Top of DATA SECTION
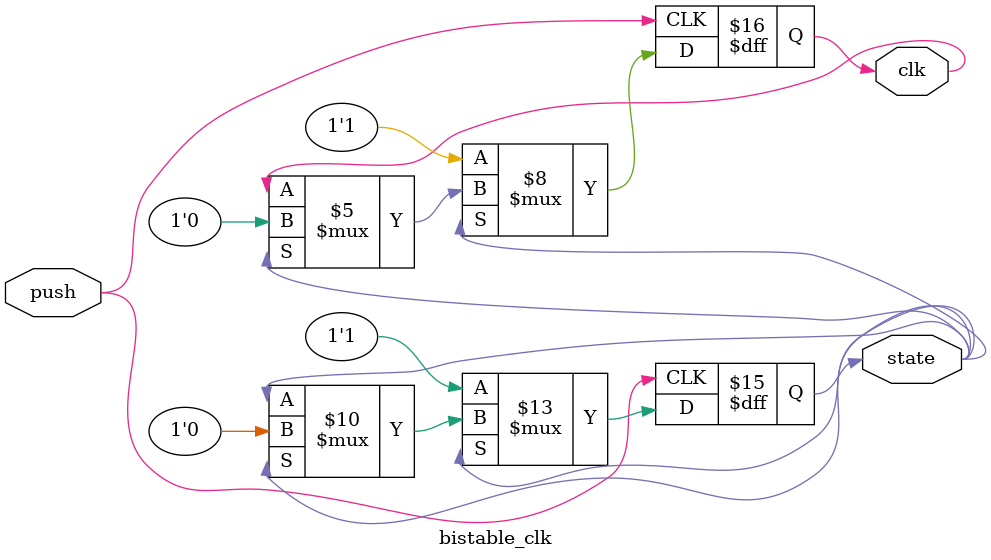
<source format=v>
module bistable_clk(
    input push,
    output reg state,
    output reg clk
);

  initial clk = 0;
  initial state = 0;

  always@(posedge push) begin
    if (~ state) begin 
        clk <= 1;
        state <= 1;
    end else if (state) begin
        clk <= 0;
        state <= 0;
     end
  end

endmodule 
</source>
Bottom of DATA SECTION
EXERCISE BRIEF.
Your answer should be each line of the data that contains the word "state", copied as it stands.

WORKED SOLUTION.
    output reg state,
  initial state = 0;
    if (~ state) begin 
        state <= 1;
    end else if (state) begin
        state <= 0;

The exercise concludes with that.